I'm sorry. This is so sad.

I don't have any great thing or advice to contribute. I'm just sorry you lost a buddy. :(

Creative-Type Dad said...

Thank you all for your thoughts and extremely helpful suggestions.

This is how we ultimately handled it:

When I took Mr.Monkey to the vet for cremation, my wife told my daughter that he was very old and sick. My daughter then drew him a picture to feel better.
Later we told her that he had died and went to heaven and wouldn't be coming back.

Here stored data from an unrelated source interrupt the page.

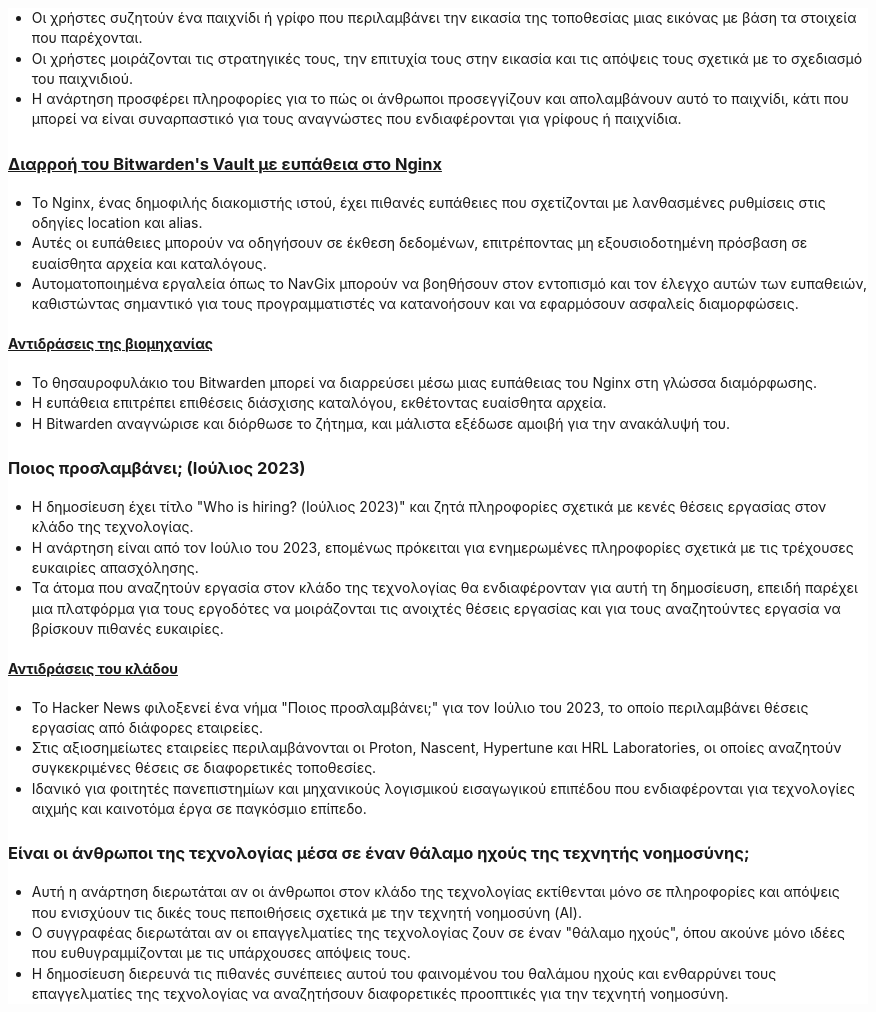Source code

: - Οι χρήστες συζητούν ένα παιχνίδι ή γρίφο που περιλαμβάνει την εικασία της τοποθεσίας μιας εικόνας με βάση τα στοιχεία που παρέχονται.
- Οι χρήστες μοιράζονται τις στρατηγικές τους, την επιτυχία τους στην εικασία και τις απόψεις τους σχετικά με το σχεδιασμό του παιχνιδιού.
- Η ανάρτηση προσφέρει πληροφορίες για το πώς οι άνθρωποι προσεγγίζουν και απολαμβάνουν αυτό το παιχνίδι, κάτι που μπορεί να είναι συναρπαστικό για τους αναγνώστες που ενδιαφέρονται για γρίφους ή παιχνίδια.

### [Διαρροή του Bitwarden's Vault με ευπάθεια στο Nginx](https://labs.hakaioffsec.com/nginx-alias-traversal/)

- Το Nginx, ένας δημοφιλής διακομιστής ιστού, έχει πιθανές ευπάθειες που σχετίζονται με λανθασμένες ρυθμίσεις στις οδηγίες location και alias.
- Αυτές οι ευπάθειες μπορούν να οδηγήσουν σε έκθεση δεδομένων, επιτρέποντας μη εξουσιοδοτημένη πρόσβαση σε ευαίσθητα αρχεία και καταλόγους.
- Αυτοματοποιημένα εργαλεία όπως το NavGix μπορούν να βοηθήσουν στον εντοπισμό και τον έλεγχο αυτών των ευπαθειών, καθιστώντας σημαντικό για τους προγραμματιστές να κατανοήσουν και να εφαρμόσουν ασφαλείς διαμορφώσεις.

#### [Αντιδράσεις της βιομηχανίας](http://news.ycombinator.com/item?id=36580417)

- Το θησαυροφυλάκιο του Bitwarden μπορεί να διαρρεύσει μέσω μιας ευπάθειας του Nginx στη γλώσσα διαμόρφωσης.
- Η ευπάθεια επιτρέπει επιθέσεις διάσχισης καταλόγου, εκθέτοντας ευαίσθητα αρχεία.
- Η Bitwarden αναγνώρισε και διόρθωσε το ζήτημα, και μάλιστα εξέδωσε αμοιβή για την ανακάλυψή του.

### Ποιος προσλαμβάνει; (Ιούλιος 2023)

- Η δημοσίευση έχει τίτλο "Who is hiring? (Ιούλιος 2023)" και ζητά πληροφορίες σχετικά με κενές θέσεις εργασίας στον κλάδο της τεχνολογίας.
- Η ανάρτηση είναι από τον Ιούλιο του 2023, επομένως πρόκειται για ενημερωμένες πληροφορίες σχετικά με τις τρέχουσες ευκαιρίες απασχόλησης.
- Τα άτομα που αναζητούν εργασία στον κλάδο της τεχνολογίας θα ενδιαφέρονταν για αυτή τη δημοσίευση, επειδή παρέχει μια πλατφόρμα για τους εργοδότες να μοιράζονται τις ανοιχτές θέσεις εργασίας και για τους αναζητούντες εργασία να βρίσκουν πιθανές ευκαιρίες.

#### [Αντιδράσεις του κλάδου](http://news.ycombinator.com/item?id=36573871)

- Το Hacker News φιλοξενεί ένα νήμα "Ποιος προσλαμβάνει;" για τον Ιούλιο του 2023, το οποίο περιλαμβάνει θέσεις εργασίας από διάφορες εταιρείες.
- Στις αξιοσημείωτες εταιρείες περιλαμβάνονται οι Proton, Nascent, Hypertune και HRL Laboratories, οι οποίες αναζητούν συγκεκριμένες θέσεις σε διαφορετικές τοποθεσίες.
- Ιδανικό για φοιτητές πανεπιστημίων και μηχανικούς λογισμικού εισαγωγικού επιπέδου που ενδιαφέρονται για τεχνολογίες αιχμής και καινοτόμα έργα σε παγκόσμιο επίπεδο.

### Είναι οι άνθρωποι της τεχνολογίας μέσα σε έναν θάλαμο ηχούς της τεχνητής νοημοσύνης;

- Αυτή η ανάρτηση διερωτάται αν οι άνθρωποι στον κλάδο της τεχνολογίας εκτίθενται μόνο σε πληροφορίες και απόψεις που ενισχύουν τις δικές τους πεποιθήσεις σχετικά με την τεχνητή νοημοσύνη (AI).
- Ο συγγραφέας διερωτάται αν οι επαγγελματίες της τεχνολογίας ζουν σε έναν "θάλαμο ηχούς", όπου ακούνε μόνο ιδέες που ευθυγραμμίζονται με τις υπάρχουσες απόψεις τους.
- Η δημοσίευση διερευνά τις πιθανές συνέπειες αυτού του φαινομένου του θαλάμου ηχούς και ενθαρρύνει τους επαγγελματίες της τεχνολογίας να αναζητήσουν διαφορετικές προοπτικές για την τεχνητή νοημοσύνη.
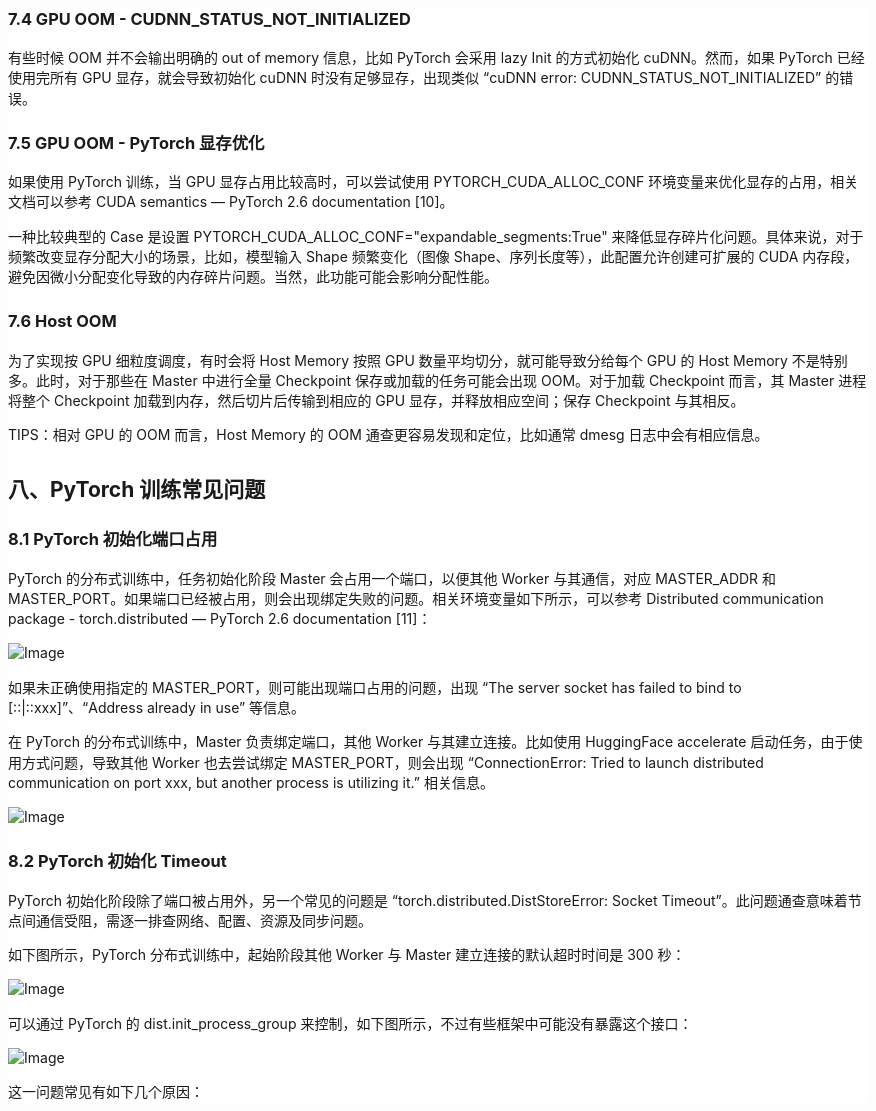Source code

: ### 7.4 GPU OOM - CUDNN_STATUS_NOT_INITIALIZED

有些时候 OOM 并不会输出明确的 out of memory 信息，比如 PyTorch 会采用 lazy Init 的方式初始化 cuDNN。然而，如果 PyTorch 已经使用完所有 GPU 显存，就会导致初始化 cuDNN 时没有足够显存，出现类似 “cuDNN error: CUDNN_STATUS_NOT_INITIALIZED” 的错误。

### 7.5 GPU OOM - PyTorch 显存优化

如果使用 PyTorch 训练，当 GPU 显存占用比较高时，可以尝试使用 PYTORCH_CUDA_ALLOC_CONF 环境变量来优化显存的占用，相关文档可以参考 CUDA semantics — PyTorch 2.6 documentation [10]。

一种比较典型的 Case 是设置 PYTORCH_CUDA_ALLOC_CONF="expandable_segments:True" 来降低显存碎片化问题。具体来说，对于频繁改变显存分配大小的场景，比如，模型输入 Shape 频繁变化（图像 Shape、序列长度等），此配置允许创建可扩展的 CUDA 内存段，避免因微小分配变化导致的内存碎片问题。当然，此功能可能会影响分配性能。

### 7.6 Host OOM

为了实现按 GPU 细粒度调度，有时会将 Host Memory 按照 GPU 数量平均切分，就可能导致分给每个 GPU 的 Host Memory 不是特别多。此时，对于那些在 Master 中进行全量 Checkpoint 保存或加载的任务可能会出现 OOM。对于加载 Checkpoint 而言，其 Master 进程将整个 Checkpoint 加载到内存，然后切片后传输到相应的 GPU 显存，并释放相应空间；保存 Checkpoint 与其相反。

TIPS：相对 GPU 的 OOM 而言，Host Memory 的 OOM 通查更容易发现和定位，比如通常 dmesg 日志中会有相应信息。

## 八、PyTorch 训练常见问题

### 8.1 PyTorch 初始化端口占用

PyTorch 的分布式训练中，任务初始化阶段 Master 会占用一个端口，以便其他 Worker 与其通信，对应 MASTER_ADDR 和 MASTER_PORT。如果端口已经被占用，则会出现绑定失败的问题。相关环境变量如下所示，可以参考 Distributed communication package - torch.distributed — PyTorch 2.6 documentation [11]：

![Image](https://mmbiz.qpic.cn/sz_mmbiz_png/zhVlwj96tTgn0OYo4jdSLa0WxQUFYE7HEu3BD0tAyXKmkyXGo6TrmiaxtxAopqqoLlkg6GicK08HFB92ozniaOuaQ/640?wx_fmt=png&from=appmsg&randomid=kznpxszl)

如果未正确使用指定的 MASTER_PORT，则可能出现端口占用的问题，出现 “The server socket has failed to bind to [::|::xxx]”、“Address already in use” 等信息。

在 PyTorch 的分布式训练中，Master 负责绑定端口，其他 Worker 与其建立连接。比如使用 HuggingFace accelerate 启动任务，由于使用方式问题，导致其他 Worker 也去尝试绑定 MASTER_PORT，则会出现 “ConnectionError: Tried to launch distributed communication on port xxx, but another process is utilizing it.” 相关信息。

![Image](https://mmbiz.qpic.cn/sz_mmbiz_png/zhVlwj96tTgn0OYo4jdSLa0WxQUFYE7HsPrx10xib0UAM2obCEFkpYnrpfGudRntwsQN2gQhXV0zXLYQnxWEdCA/640?wx_fmt=png&from=appmsg&randomid=tq6bbzl2)

### 8.2 PyTorch 初始化 Timeout

PyTorch 初始化阶段除了端口被占用外，另一个常见的问题是 “torch.distributed.DistStoreError: Socket Timeout”。此问题通查意味着节点间通信受阻，需逐一排查网络、配置、资源及同步问题。

如下图所示，PyTorch 分布式训练中，起始阶段其他 Worker 与 Master 建立连接的默认超时时间是 300 秒：

![Image](https://mmbiz.qpic.cn/sz_mmbiz_png/zhVlwj96tTgn0OYo4jdSLa0WxQUFYE7Hnicpibg8NicYsXrqM9zhXDz66jJJBUozK8iaSl6jqicOX5icQsIUib24iaJ3BA/640?wx_fmt=png&from=appmsg&randomid=m1zpyzu9)

可以通过 PyTorch 的 dist.init_process_group 来控制，如下图所示，不过有些框架中可能没有暴露这个接口：

![Image](https://mmbiz.qpic.cn/sz_mmbiz_png/zhVlwj96tTgn0OYo4jdSLa0WxQUFYE7HKmT4mLIb9eCtlFlRnn7rty8vH1tslq2RBlERiaYkR1DfgicpLMcs2ekw/640?wx_fmt=png&from=appmsg&randomid=a91yv306)

这一问题常见有如下几个原因：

She took it better than the wife and I. She even picked some flowers for him and put then in the yard so he could see them from heaven.
But during the week she began asking for him again. We kept reminding her.
After a few days she stopped asking.

I overheard her (over the 4th of July weekend) telling her little friend that her dog is in heaven and she didn't know when he was coming back.

That was the last she talked about it.

Anonymous said...

Every now and again my youngest will say something about one of our dogs or pets that makes us realise that he has accepted it but still thinks about them. Just the other day he said "Doesn't Keesha's eyes look just like Loki's?". It's now 6 months since he was put to sleep.

mama speak said...

Being sick I've been out of the loop, so I'm late in my condolences.
Still, I'm so very sorry for your loss. I totally suck at losing pets. I'm a complete basket case over it. I handle people much better for some reason; I'm weird obviously.

Recently, our neighbor's dog died in a house fire. In addition to having to explain to our kids that they can't live in their house and all thier stuff is gone (they are very good friends and have kids the exact age; we were all together when the house caught on fire,) we've all been struggling w/explaining the loss of the dog. My Grandmother died year before last so my girls had some experience w/the idea of heaven and death, but even now they don't really get it. You think they've forgotten about it and then months later they'll randomly bring it up. My oldest wanted to know how her G'ma got to heaven, "did she drive there?" "No the angels came & got her." Well then she freaked out cause she thought the angels could come pick her up too. Somehow waiting at the heaven bus stop was more comforting to her. As always these things affect us way more than them. Hang in there.

Whirlwind said...

Just the other day, we were out in the yard trimming some bushes back where our hamster is buried (He died last year(. Moe suddenly looks up and asks "when is Rainbow coming back?". We had to remind her that he died and isn't coming back. You'll just have t oremind her when/if she asks again.

Sue Wilkey said...

Oh, I'm so sorry - try not to beat yourself up about not being there - I've had 2 dogs die at home and they both went and hid somewhere strange before it happened - it's their instinct to be alone.